(EXCERPTED RECORDS)
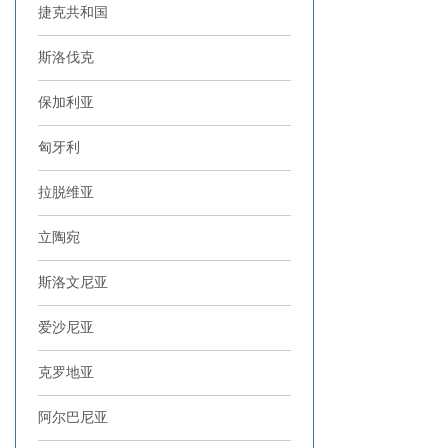
捷克共和国
斯洛伐克
保加利亚
匈牙利
拉脱维亚
立陶宛
斯洛文尼亚
爱沙尼亚
克罗地亚
阿尔巴尼亚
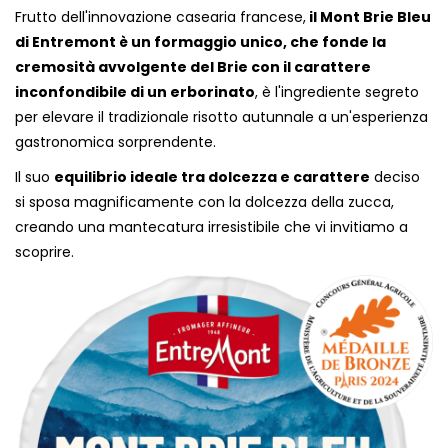
Frutto dell'innovazione casearia francese,
il Mont Brie Bleu
di Entremont è un formaggio unico, che fonde la
cremosità avvolgente del Brie con il carattere
inconfondibile di un erborinato
, è l'ingrediente segreto
per elevare il tradizionale risotto autunnale a un'esperienza
gastronomica sorprendente.
Il suo
equilibrio ideale tra dolcezza e carattere
deciso
si sposa magnificamente con la dolcezza della zucca,
creando una mantecatura irresistibile che vi invitiamo a
scoprire.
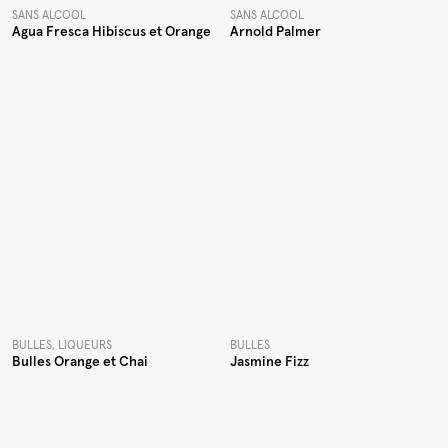
SANS ALCOOL
SANS ALCOOL
Agua Fresca Hibiscus et Orange
Arnold Palmer
BULLES, LIQUEURS
BULLES
Bulles Orange et Chai
Jasmine Fizz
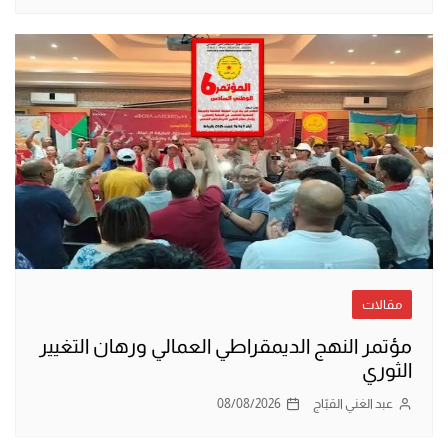
مقالات
مؤتمر النهج الديمقراطي العمالي ورهان التغيير
الثوري
عبد الغني القبّاج
08/08/2026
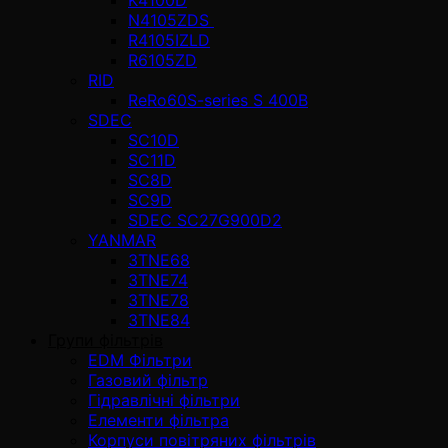
N4105ZDS
R4105IZLD
R6105ZD
RID
ReRo60S-series S 400В
SDEC
SC10D
SC11D
SC8D
SC9D
SDEC SC27G900D2
YANMAR
3TNE68
3TNE74
3TNE78
3TNE84
Групи фільтрів
EDM Фільтри
Газовий фільтр
Гідравлічні фільтри
Елементи фільтра
Корпуси повітряних фільтрів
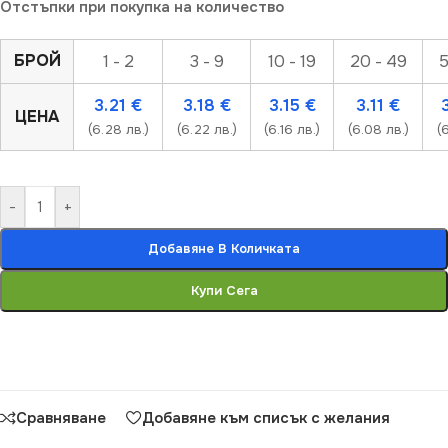
Отстъпки при покупка на количество
БРОЙ
1 - 2
3 - 9
10 - 19
20 - 49
5
3.21
€
3.18
€
3.15
€
3.11
€
ЦЕНА
(6.28 лв.)
(6.22 лв.)
(6.16 лв.)
(6.08 лв.)
(
-
+
Добавяне В Количката
Купи Сега
Сравняване
Добавяне към списък с желания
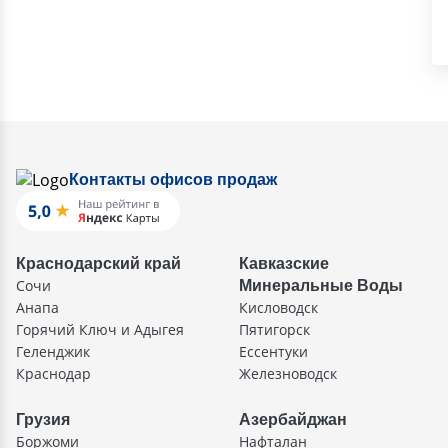
Контакты офисов продаж
Краснодарский край
Кавказские
Сочи
Минеральные Воды
Анапа
Кисловодск
Горячий Ключ и Адыгея
Пятигорск
Геленджик
Ессентуки
Краснодар
Железноводск
Грузия
Азербайджан
Боржоми
Нафталан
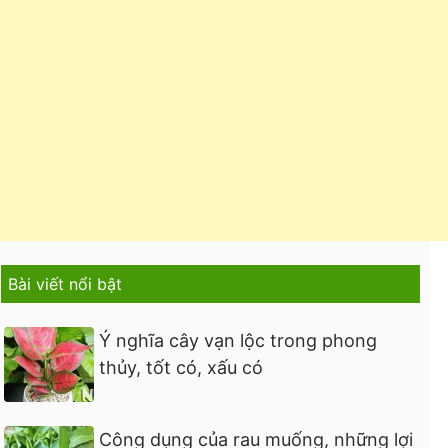
Bài viết nổi bật
Ý nghĩa cây vạn lộc trong phong
thủy, tốt có, xấu có
Công dụng của rau muống, những lợi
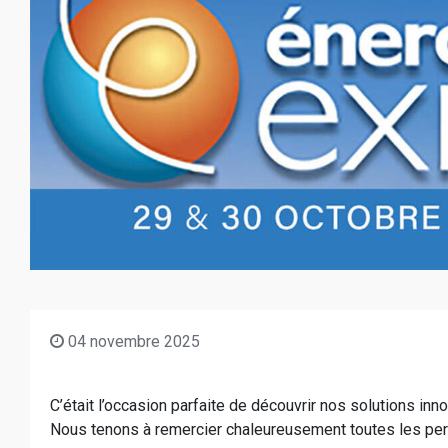
04 novembre 2025
C’était l’occasion parfaite de découvrir nos solutions in
Nous tenons à remercier chaleureusement toutes les per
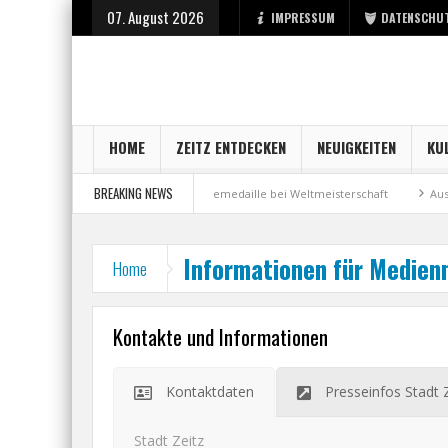
07. August 2026
IMPRESSUM
DATENSCHU
HOME
ZEITZ ENTDECKEN
NEUIGKEITEN
KU
BREAKING NEWS
art bei der Stadt Zeitz
Bronzemedaille bei Weltmeisterschaft
Aus Mi
Informationen für Medie
Home
Kontakte und Informationen
Kontaktdaten
Presseinfos Stadt 
Stadt Zeitz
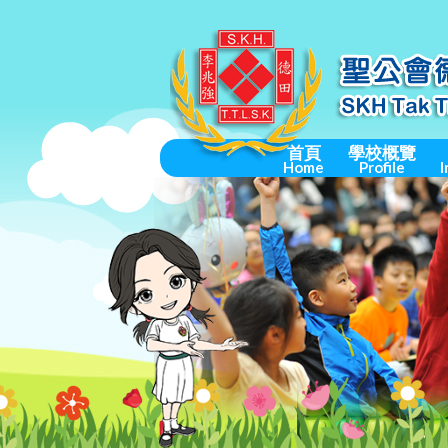
首頁
學校概覽
Home
Profile
I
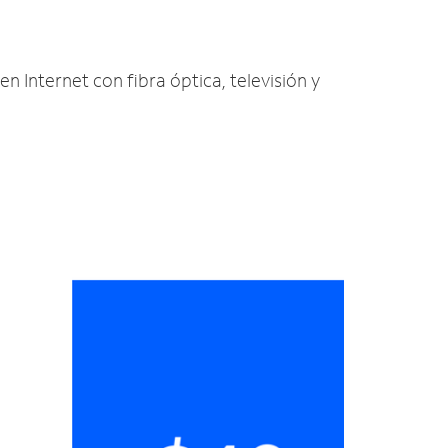
en Internet con fibra óptica, televisión y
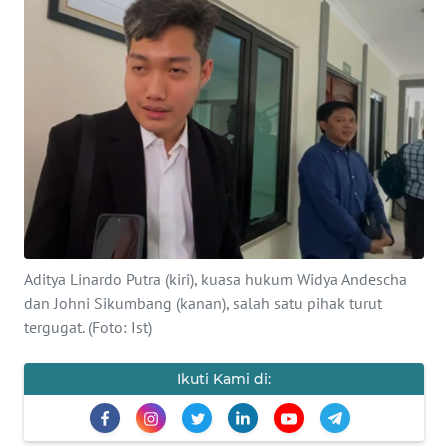
SAINS-TEKNO
KESEHATAN
INTERNASIONAL
SERBA-SERBI
PENDIDIKAN
Aditya Linardo Putra (kiri), kuasa hukum Widya Andescha
OLAHRAGA
dan Johni Sikumbang (kanan), salah satu pihak turut
tergugat. (Foto: Ist)
OPINI
Ikuti Kami di:
EDITORIAL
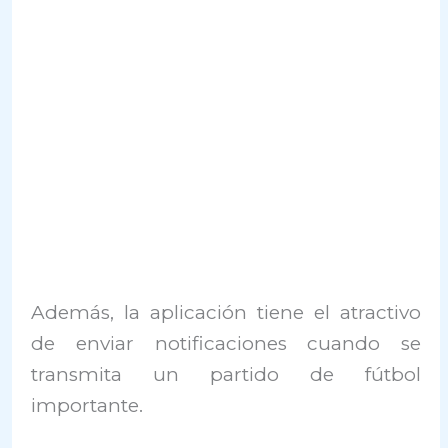
Además, la aplicación tiene el atractivo
de enviar notificaciones cuando se
transmita un partido de fútbol
importante.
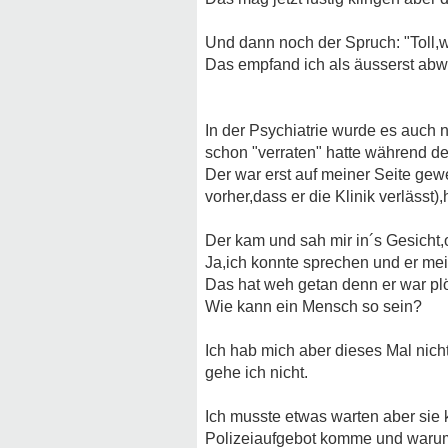
Und dann noch der Spruch: "Toll,w
Das empfand ich als äusserst abwe
In der Psychiatrie wurde es auch n
schon "verraten" hatte während d
Der war erst auf meiner Seite gew
vorher,dass er die Klinik verlässt)
Der kam und sah mir in´s Gesicht,
Ja,ich konnte sprechen und er me
Das hat weh getan denn er war plö
Wie kann ein Mensch so sein?
Ich hab mich aber dieses Mal nich
gehe ich nicht.
Ich musste etwas warten aber sie k
Polizeiaufgebot komme und warum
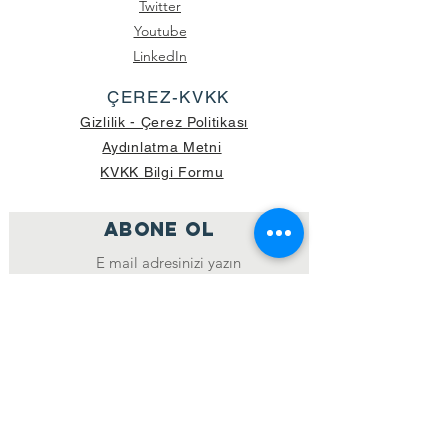
Twitter
Youtube
LinkedIn
ÇEREZ-KVKK
Gizlilik - Çerez Politikası
Aydınlatma Metni
KVKK Bilgi Formu
ABONE OL
Katıl
GÖNDERİLEN GÜNCEL KOLİ SAYISI:
39.998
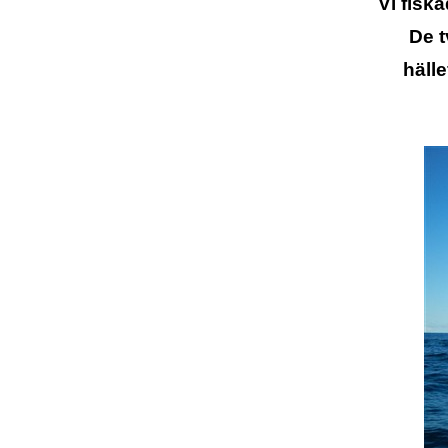
Vi fisk
De t
hälle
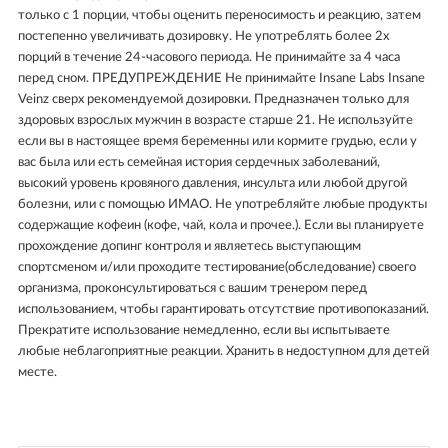
только с 1 порции, чтобы оценить переносимость и реакцию, затем
постепенно увеличивать дозировку. Не употреблять более 2х
порций в течение 24-часового периода. Не принимайте за 4 часа
перед сном. ПРЕДУПРЕЖДЕНИЕ Не принимайте Insane Labs Insane
Veinz сверх рекомендуемой дозировки. Предназначен только для
здоровых взрослых мужчин в возрасте старше 21. Не используйте
если вы в настоящее время беременны или кормите грудью, если у
вас была или есть семейная история сердечных заболеваний,
высокий уровень кровяного давления, инсульта или любой другой
болезни, или с помощью ИМАО. Не употребляйте любые продукты
содержащие кофеин (кофе, чай, кола и прочее.). Если вы планируете
прохождение допинг контроля и являетесь выступающим
спортсменом и/или проходите тестирование(обследование) своего
организма, проконсультироваться с вашим тренером перед
использованием, чтобы гарантировать отсутствие противопоказаний.
Прекратите использование немедленно, если вы испытываете
любые неблагоприятные реакции. Хранить в недоступном для детей
месте.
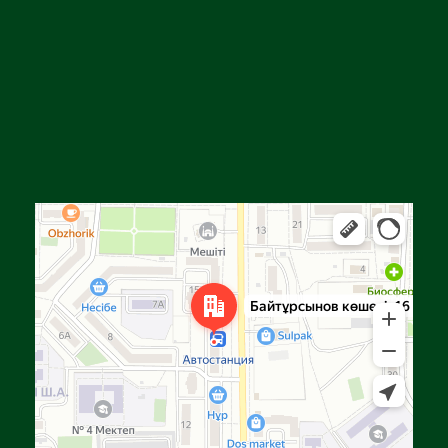
Алға
Яндекс Карталар — көлік, навигация, орындарды іздеу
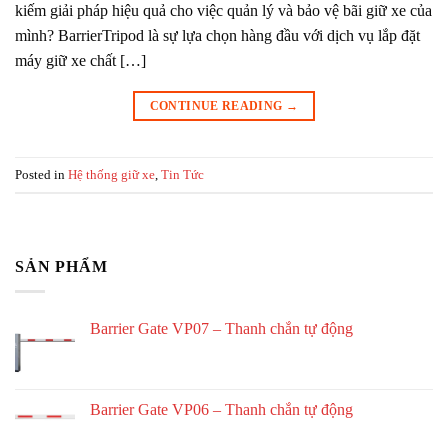
kiếm giải pháp hiệu quả cho việc quản lý và bảo vệ bãi giữ xe của
mình? BarrierTripod là sự lựa chọn hàng đầu với dịch vụ lắp đặt
máy giữ xe chất […]
CONTINUE READING
→
Posted in
Hệ thống giữ xe
,
Tin Tức
SẢN PHẨM
Barrier Gate VP07 – Thanh chắn tự động
Barrier Gate VP06 – Thanh chắn tự động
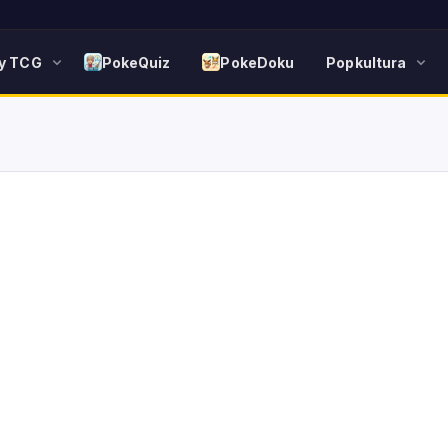
y TCG
PokeQuiz
PokeDoku
Popkultura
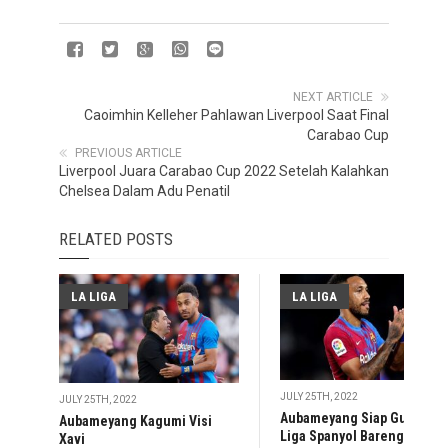
NEXT ARTICLE
Caoimhin Kelleher Pahlawan Liverpool Saat Final
Carabao Cup
PREVIOUS ARTICLE
Liverpool Juara Carabao Cup 2022 Setelah Kalahkan
Chelsea Dalam Adu Penatil
RELATED POSTS
LA LIGA
LA LIGA
JULY 25TH, 2022
JULY 25TH, 2022
Aubameyang Siap Guncang
Aubameyang Kagumi Visi
Liga Spanyol Bareng
Xavi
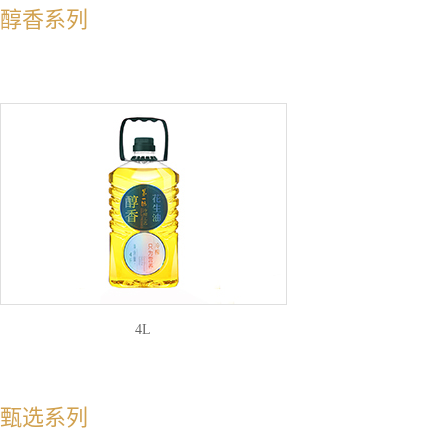
醇香系列
4L
甄选系列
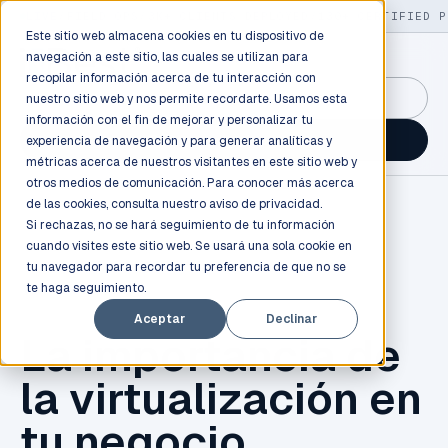
LIVE
/
FIELD OPS
/
3K+ CLIENTS DEPLOYED
/
130+ CERTIFIED P
Este sitio web almacena cookies en tu dispositivo de
navegación a este sitio, las cuales se utilizan para
recopilar información acerca de tu interacción con
GuidancePlex →
nuestro sitio web y nos permite recordarte. Usamos esta
información con el fin de mejorar y personalizar tu
Talk to an engineer →
experiencia de navegación y para generar analíticas y
métricas acerca de nuestros visitantes en este sitio web y
otros medios de comunicación. Para conocer más acerca
de las cookies, consulta nuestro
aviso de privacidad.
Si rechazas, no se hará seguimiento de tu información
cuando visites este sitio web. Se usará una sola cookie en
tu navegador para recordar tu preferencia de que no se
te haga seguimiento.
VIRTUALIZACIÓN
Aceptar
Declinar
La importancia de
la virtualización en
tu negocio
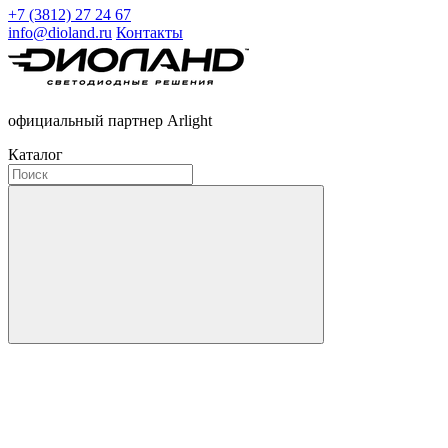
+7 (3812) 27 24 67
info@dioland.ru
Контакты
официальный партнер Arlight
Каталог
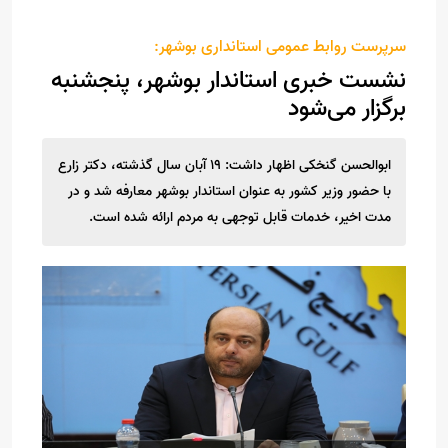
سرپرست روابط عمومی استانداری بوشهر:
نشست خبری استاندار بوشهر، پنجشنبه
برگزار می‌شود
ابوالحسن گنخکی اظهار داشت: ۱۹ آبان سال گذشته، دکتر زارع
با حضور وزیر کشور به عنوان استاندار بوشهر معارفه شد و‌ در
مدت اخیر، خدمات قابل توجهی به مردم ارائه شده است.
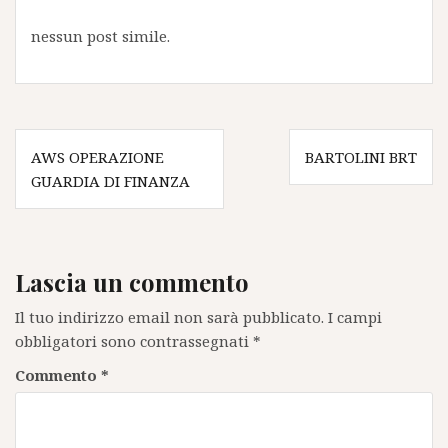
nessun post simile.
Navigazione
AWS OPERAZIONE
BARTOLINI BRT
articoli
GUARDIA DI FINANZA
Lascia un commento
Il tuo indirizzo email non sarà pubblicato.
I campi
obbligatori sono contrassegnati
*
Commento
*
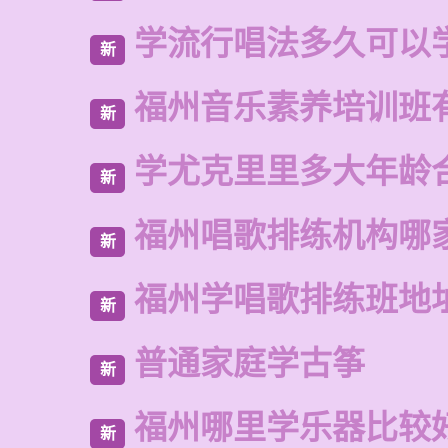
学流行唱法多久可以
新
福州音乐素养培训班
新
学尤克里里多大年龄
新
福州唱歌排练机构哪
新
福州学唱歌排练班地
新
普通家庭学古筝
新
福州哪里学乐器比较
新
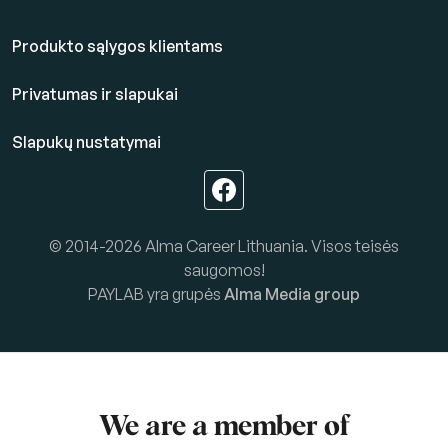
Produkto sąlygos klientams
Privatumas ir slapukai
Slapukų nustatymai
© 2014-2026 Alma Career Lithuania. Visos teisės
saugomos!
PAYLAB yra grupės
Alma Media group
We are a member of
(End EXCERPTED RECORDS)
AIM OF THE EXERCISE
Can you reproduce, word for word, the lines in the listing from the one containing "NEXT ARTICLE" through the one containing "Aubameyang Kagumi Visi", with both of those lines included?

TASK ANSWER
NEXT ARTICLE
Caoimhin Kelleher Pahlawan Liverpool Saat Final
Carabao Cup
PREVIOUS ARTICLE
Liverpool Juara Carabao Cup 2022 Setelah Kalahkan
Chelsea Dalam Adu Penatil
RELATED POSTS
LA LIGA
LA LIGA
JULY 25TH, 2022
JULY 25TH, 2022
Aubameyang Siap Guncang
Aubameyang Kagumi Visi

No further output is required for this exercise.